Asian markets lower … First full business day for US partial shutdown … Japan to resume commercial whale hunting
UNDATED (AP) – Asian markets were mostly lower today after President Donald Trump said that there was “nothing new” on the partial government shutdown over a U.S.-Mexico border wall. U.S. markets, which were closed for Christmas, are set to open higher today. Stocks are still headed for their worst December since the Great Depression in 1931. Markets in Europe, Hong Kong and Australia were closed.
WASHINGTON (AP) – Today is the first full business day of the partial government shutdown. So far, the public and federal workers have largely been spared inconvenience and hardship because government is closed on weekends and federal employees were excused from work on Christmas Eve and Christmas. The shutdown began at midnight last Friday. Trump said Tuesday that the closed parts of the government will remain that way until Democrats agree to wall off the U.S.-Mexico border.

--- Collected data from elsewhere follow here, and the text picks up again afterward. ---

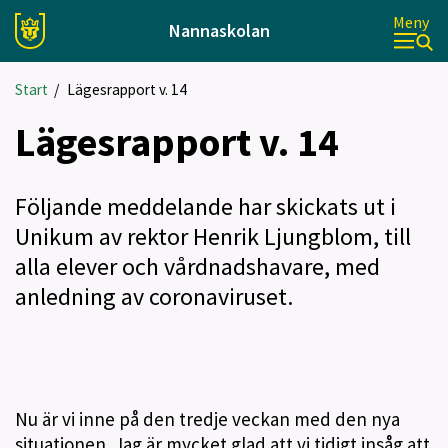
Meny
Nannaskolan
Start
/
Lägesrapport v. 14
Lägesrapport v. 14
Följande meddelande har skickats ut i
Unikum av rektor Henrik Ljungblom, till
alla elever och vårdnadshavare, med
anledning av coronaviruset.
Nu är vi inne på den tredje veckan med den nya
situationen. Jag är mycket glad att vi tidigt insåg att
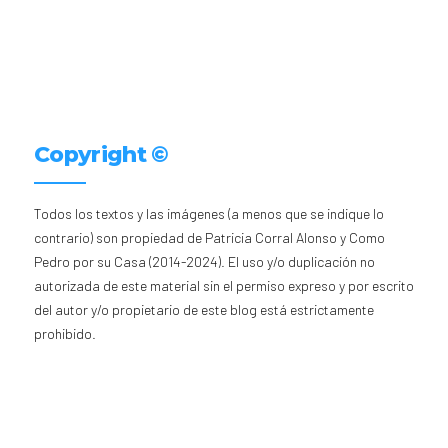
Copyright ©
Todos los textos y las imágenes (a menos que se indique lo
contrario) son propiedad de Patricia Corral Alonso y Como
Pedro por su Casa (2014-2024). El uso y/o duplicación no
autorizada de este material sin el permiso expreso y por escrito
del autor y/o propietario de este blog está estrictamente
prohibido.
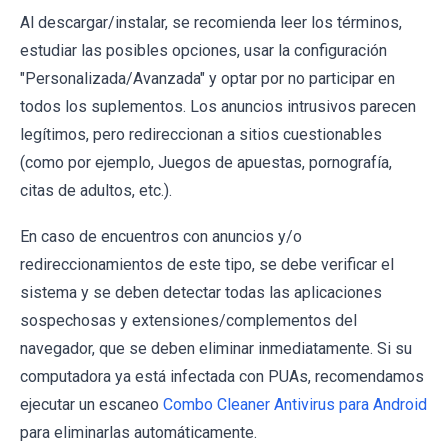
Al descargar/instalar, se recomienda leer los términos,
estudiar las posibles opciones, usar la configuración
"Personalizada/Avanzada" y optar por no participar en
todos los suplementos. Los anuncios intrusivos parecen
legítimos, pero redireccionan a sitios cuestionables
(como por ejemplo, Juegos de apuestas, pornografía,
citas de adultos, etc.).
En caso de encuentros con anuncios y/o
redireccionamientos de este tipo, se debe verificar el
sistema y se deben detectar todas las aplicaciones
sospechosas y extensiones/complementos del
navegador, que se deben eliminar inmediatamente. Si su
computadora ya está infectada con PUAs, recomendamos
ejecutar un escaneo
Combo Cleaner Antivirus para Android
para eliminarlas automáticamente.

SEOUL, South Korea (AP) – North Korea is hoping to someday link its railway with its southern neighbor, but without progress in nuclear negotiations, regular trains won’t be crossing the border anytime soon. Both countries broke ground Wednesday on an ambitious project to modernize the North’s railways and roads and connect them to South Korea. A South Korean train carrying government officials, lawmakers and aging relatives separated by the Korean War rolled into the North Korean border town of Kaesong.
TOKYO (AP) – Japan says it will resume commercial whale hunting for the first time in 30 years but promises not to hunt in the Antarctic. It also says it will leave the International Whaling Commission. The IWC imposed a moratorium on commercial whaling in the 1980s due to a dwindling whale population. Japan switched to what it calls research whaling and says stocks have recovered enough to resume commercial hunts.
TALLINN, Estonia (AP) – The Baltic nation of Estonia is engaged in an ambitious project to make government administration completely digital to reduce bureaucracy, increase transparency and boost economic growth. Need a prescription? It’s online. Need someone at City Hall? No lines there. And parents can go online to see whether their children’s homework was done on time. There are still a few things that Estonians can’t do electronically: marry, divorce or transfer property.